Lausanne - FIFA chief Gianni Infantino is busily promoting money-spinning schemes for world football ahead of an expected bid for a second term, including a revamped Club World Cup and a so-called Global Nations League.

Infantino faces a re-election vote in June next year, three years after he took control of world football's governing body after long-time leader Sepp Blatter was ejected amid a bitter corruption scandal.

With an eye to winning a new term at FIFA's 2019 Paris Congress, Infantino has embarked on one new project after another to fill the coffers and bolster his reforming appeal.

"He clearly has a political agenda," said a analyst familiar with FIFA's inner workings. "He has opened two main areas, one covering competitions and the other on rules, where he wants to work on transfers."

His marquee project is to boost the number of World Cup participating nations from the current 32 to 48 by 2026, a target that has now been brought forward for the 2022 edition in Qatar.

"It is the president of Conmebol (the South American football confederation), Alejandro Dominguez, who proposed (bringing in the expansion for 2022) but you would be forgiven for thinking that FIFA was directly behind it," said a former FIFA official, speaking on condition his name not be used.

That proposal has left Qatar, already diplomatically isolated, scratching their heads and wondering how to host an expanded tournament that would likely involve staging matches in neighbouring countries.

## Information given:
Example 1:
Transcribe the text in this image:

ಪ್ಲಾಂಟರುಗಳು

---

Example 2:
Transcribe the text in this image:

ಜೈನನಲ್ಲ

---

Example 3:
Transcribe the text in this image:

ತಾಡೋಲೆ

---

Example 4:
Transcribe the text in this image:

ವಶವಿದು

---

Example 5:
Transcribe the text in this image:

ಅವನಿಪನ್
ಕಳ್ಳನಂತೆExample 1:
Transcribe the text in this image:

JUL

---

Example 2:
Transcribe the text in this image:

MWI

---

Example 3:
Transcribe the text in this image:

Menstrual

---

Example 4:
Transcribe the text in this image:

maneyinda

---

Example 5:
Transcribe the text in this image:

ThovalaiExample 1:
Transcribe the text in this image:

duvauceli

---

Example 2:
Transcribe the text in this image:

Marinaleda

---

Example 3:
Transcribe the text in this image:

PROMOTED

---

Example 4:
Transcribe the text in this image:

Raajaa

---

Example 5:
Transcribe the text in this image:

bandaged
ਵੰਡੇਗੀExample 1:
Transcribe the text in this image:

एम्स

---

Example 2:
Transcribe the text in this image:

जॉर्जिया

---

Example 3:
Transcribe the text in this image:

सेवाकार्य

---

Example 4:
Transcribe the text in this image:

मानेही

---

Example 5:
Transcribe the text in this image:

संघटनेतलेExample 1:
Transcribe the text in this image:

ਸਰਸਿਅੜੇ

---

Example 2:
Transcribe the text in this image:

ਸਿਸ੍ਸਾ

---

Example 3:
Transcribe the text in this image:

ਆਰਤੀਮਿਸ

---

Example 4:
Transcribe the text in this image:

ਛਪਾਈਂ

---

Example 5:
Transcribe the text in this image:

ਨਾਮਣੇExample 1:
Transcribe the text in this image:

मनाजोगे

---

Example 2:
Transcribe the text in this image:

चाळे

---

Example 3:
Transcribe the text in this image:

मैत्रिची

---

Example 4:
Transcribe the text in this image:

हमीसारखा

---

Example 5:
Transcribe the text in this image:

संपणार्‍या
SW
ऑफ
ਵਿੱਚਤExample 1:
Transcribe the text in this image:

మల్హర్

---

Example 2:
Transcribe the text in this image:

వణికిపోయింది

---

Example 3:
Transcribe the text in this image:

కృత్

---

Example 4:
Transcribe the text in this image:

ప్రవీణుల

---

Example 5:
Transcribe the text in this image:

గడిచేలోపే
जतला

## Your task:
Reproduce the passage of the FIFA article between "His marquee project" and "edition in Qatar.", inclusive, with every word unchanged. The data that comes after the text has no connection to it.

## Right answer:
His marquee project is to boost the number of World Cup participating nations from the current 32 to 48 by 2026, a target that has now been brought forward for the 2022 edition in Qatar.